Comment on Rent is theft
MrMetaKopos@slrpnk.net 1 week agoI don’t deny that coercive relationships exist… but I’m talking about “roots” like tool usage and cooperation in communal animals such as primates. It relates to the context of property ownership because animals mark their territory and use violence to enforce it. Hence why property as a concept is fundamentally violent.
Object ownership isn’t as fundamentally violent the way I see it.
I’m not exactly sure what you’re saying other than land ownership started as violent and tools were shared in small tribal collectives. This seems muddied to me. I don’t think small tribal bands protecting territory or sharing tools with their own tribe translates to a modern rental contract. There is no reason to believe that the origins of those behaviors should trump the reality of how these systems function today.
Today, object ownership allows a person to claim authority over an object that is in someone else’s hands. An ISP can remotely disable a modem. Or a manufacturer software-locks a tractor. This is territorial dominance.
In primitive societies, everyone had access to the tools that allowed them to function and survive. Today, you can be excluded from those tools. The exclusion is the violence.

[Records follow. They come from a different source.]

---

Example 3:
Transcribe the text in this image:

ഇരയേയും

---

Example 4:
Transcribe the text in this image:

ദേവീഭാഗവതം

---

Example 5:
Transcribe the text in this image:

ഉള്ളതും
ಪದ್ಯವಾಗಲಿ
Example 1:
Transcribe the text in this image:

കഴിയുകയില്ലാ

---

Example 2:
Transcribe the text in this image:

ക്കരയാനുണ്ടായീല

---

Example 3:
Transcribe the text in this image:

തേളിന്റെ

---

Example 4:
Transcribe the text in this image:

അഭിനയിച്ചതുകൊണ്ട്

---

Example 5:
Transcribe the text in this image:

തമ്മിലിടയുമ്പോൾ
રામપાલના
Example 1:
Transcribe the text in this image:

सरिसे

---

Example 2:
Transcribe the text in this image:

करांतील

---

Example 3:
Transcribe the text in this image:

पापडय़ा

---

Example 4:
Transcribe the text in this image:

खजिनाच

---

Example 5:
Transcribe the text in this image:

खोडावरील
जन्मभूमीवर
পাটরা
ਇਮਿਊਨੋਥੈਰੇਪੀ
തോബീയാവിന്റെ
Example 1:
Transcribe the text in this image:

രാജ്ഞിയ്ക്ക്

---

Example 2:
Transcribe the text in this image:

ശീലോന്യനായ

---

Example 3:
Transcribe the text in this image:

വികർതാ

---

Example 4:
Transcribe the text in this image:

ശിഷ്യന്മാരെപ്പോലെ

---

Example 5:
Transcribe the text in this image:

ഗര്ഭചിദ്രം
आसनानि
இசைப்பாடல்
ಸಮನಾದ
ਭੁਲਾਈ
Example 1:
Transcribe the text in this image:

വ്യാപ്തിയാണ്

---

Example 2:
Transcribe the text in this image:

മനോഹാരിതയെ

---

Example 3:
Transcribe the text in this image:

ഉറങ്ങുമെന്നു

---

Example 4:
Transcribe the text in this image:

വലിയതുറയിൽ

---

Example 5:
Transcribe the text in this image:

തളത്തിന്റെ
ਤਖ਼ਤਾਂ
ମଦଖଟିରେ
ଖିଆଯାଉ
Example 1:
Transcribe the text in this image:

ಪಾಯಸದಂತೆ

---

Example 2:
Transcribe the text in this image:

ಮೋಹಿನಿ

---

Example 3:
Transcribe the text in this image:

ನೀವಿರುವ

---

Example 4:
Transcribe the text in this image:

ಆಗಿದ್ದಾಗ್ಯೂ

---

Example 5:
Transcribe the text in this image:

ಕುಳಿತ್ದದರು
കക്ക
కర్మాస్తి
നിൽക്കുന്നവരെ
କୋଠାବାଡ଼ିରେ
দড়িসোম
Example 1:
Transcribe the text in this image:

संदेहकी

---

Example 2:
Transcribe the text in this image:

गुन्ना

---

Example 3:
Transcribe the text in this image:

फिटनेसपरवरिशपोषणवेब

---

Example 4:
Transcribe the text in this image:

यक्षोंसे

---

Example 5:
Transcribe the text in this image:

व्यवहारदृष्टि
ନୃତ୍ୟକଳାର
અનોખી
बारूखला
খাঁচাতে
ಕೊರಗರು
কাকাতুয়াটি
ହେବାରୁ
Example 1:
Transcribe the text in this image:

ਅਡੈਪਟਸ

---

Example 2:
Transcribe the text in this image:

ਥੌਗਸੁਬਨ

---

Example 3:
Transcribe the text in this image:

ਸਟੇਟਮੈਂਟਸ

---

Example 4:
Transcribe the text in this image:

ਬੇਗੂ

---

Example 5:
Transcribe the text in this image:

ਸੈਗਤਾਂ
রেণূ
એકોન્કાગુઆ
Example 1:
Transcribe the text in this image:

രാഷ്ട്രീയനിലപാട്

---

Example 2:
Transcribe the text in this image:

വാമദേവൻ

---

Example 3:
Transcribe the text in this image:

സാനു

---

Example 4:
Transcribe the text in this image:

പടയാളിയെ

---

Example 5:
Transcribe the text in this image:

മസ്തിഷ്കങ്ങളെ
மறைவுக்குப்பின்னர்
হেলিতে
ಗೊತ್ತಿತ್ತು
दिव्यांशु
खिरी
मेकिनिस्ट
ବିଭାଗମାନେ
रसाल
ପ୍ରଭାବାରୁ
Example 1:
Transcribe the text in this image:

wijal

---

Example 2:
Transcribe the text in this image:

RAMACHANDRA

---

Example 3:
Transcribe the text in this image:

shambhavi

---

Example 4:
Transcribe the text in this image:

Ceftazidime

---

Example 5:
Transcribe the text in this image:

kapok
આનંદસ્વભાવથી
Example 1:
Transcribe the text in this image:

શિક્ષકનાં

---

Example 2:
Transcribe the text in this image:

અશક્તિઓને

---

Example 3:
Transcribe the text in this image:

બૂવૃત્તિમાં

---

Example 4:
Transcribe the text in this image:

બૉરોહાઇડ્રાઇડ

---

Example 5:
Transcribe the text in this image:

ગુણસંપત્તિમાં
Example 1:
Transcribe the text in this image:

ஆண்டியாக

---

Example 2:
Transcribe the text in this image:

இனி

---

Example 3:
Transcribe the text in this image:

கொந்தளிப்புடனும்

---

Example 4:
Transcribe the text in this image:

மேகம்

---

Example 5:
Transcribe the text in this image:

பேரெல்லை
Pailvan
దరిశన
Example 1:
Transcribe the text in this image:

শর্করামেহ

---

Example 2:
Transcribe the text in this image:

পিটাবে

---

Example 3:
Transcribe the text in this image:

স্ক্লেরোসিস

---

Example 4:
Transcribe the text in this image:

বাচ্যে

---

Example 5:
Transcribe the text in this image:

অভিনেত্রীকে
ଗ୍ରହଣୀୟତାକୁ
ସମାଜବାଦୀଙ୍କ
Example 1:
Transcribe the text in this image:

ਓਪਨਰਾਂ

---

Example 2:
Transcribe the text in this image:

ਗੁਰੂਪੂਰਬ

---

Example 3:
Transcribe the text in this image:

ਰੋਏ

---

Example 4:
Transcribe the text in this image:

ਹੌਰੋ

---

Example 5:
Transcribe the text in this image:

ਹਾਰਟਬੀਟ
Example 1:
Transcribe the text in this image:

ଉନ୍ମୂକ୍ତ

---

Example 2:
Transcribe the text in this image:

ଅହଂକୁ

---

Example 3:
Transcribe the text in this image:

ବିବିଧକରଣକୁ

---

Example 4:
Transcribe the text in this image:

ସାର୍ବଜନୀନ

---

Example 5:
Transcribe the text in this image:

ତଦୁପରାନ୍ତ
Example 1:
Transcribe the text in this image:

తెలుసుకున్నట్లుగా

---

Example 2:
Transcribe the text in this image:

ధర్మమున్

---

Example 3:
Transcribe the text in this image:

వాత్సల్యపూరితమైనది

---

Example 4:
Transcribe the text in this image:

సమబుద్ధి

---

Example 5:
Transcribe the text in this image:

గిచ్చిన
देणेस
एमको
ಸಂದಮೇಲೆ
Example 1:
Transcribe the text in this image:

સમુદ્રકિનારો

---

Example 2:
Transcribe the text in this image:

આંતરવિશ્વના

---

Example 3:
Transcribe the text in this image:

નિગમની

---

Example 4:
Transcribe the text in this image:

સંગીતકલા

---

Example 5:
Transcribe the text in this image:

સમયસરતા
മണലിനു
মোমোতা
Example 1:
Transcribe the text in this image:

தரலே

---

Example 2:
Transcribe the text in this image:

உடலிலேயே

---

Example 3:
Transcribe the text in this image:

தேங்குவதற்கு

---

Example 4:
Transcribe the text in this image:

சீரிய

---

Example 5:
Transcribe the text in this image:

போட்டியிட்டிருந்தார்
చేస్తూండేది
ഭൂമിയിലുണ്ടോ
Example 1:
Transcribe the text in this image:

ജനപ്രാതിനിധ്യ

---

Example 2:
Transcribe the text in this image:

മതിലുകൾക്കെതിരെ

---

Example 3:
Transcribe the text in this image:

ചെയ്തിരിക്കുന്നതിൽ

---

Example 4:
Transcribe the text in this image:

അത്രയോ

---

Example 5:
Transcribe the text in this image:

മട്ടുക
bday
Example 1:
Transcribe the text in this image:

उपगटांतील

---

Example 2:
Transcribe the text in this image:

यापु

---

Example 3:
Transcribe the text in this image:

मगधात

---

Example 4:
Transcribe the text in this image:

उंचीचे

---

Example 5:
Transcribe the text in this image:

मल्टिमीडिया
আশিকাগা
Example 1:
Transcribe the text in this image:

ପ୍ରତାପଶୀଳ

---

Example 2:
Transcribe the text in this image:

Renting an object grants someone else the legal right to “mark territory”. This is not like a person letting another tribe member use the communal tool they just finished with. Those tools were communal and not private property. Renting an object is part of a fleet of tools you don’t use or plan to use. They protect that profit stream like a pack of chimpanzees patrolling their territory and evicting intruders with violence. modern owners can rip a tool from your hands by locking you out remotely by executing a script.
TBF One could also argue that …
Are you making this argument? Should I spend time addressing it?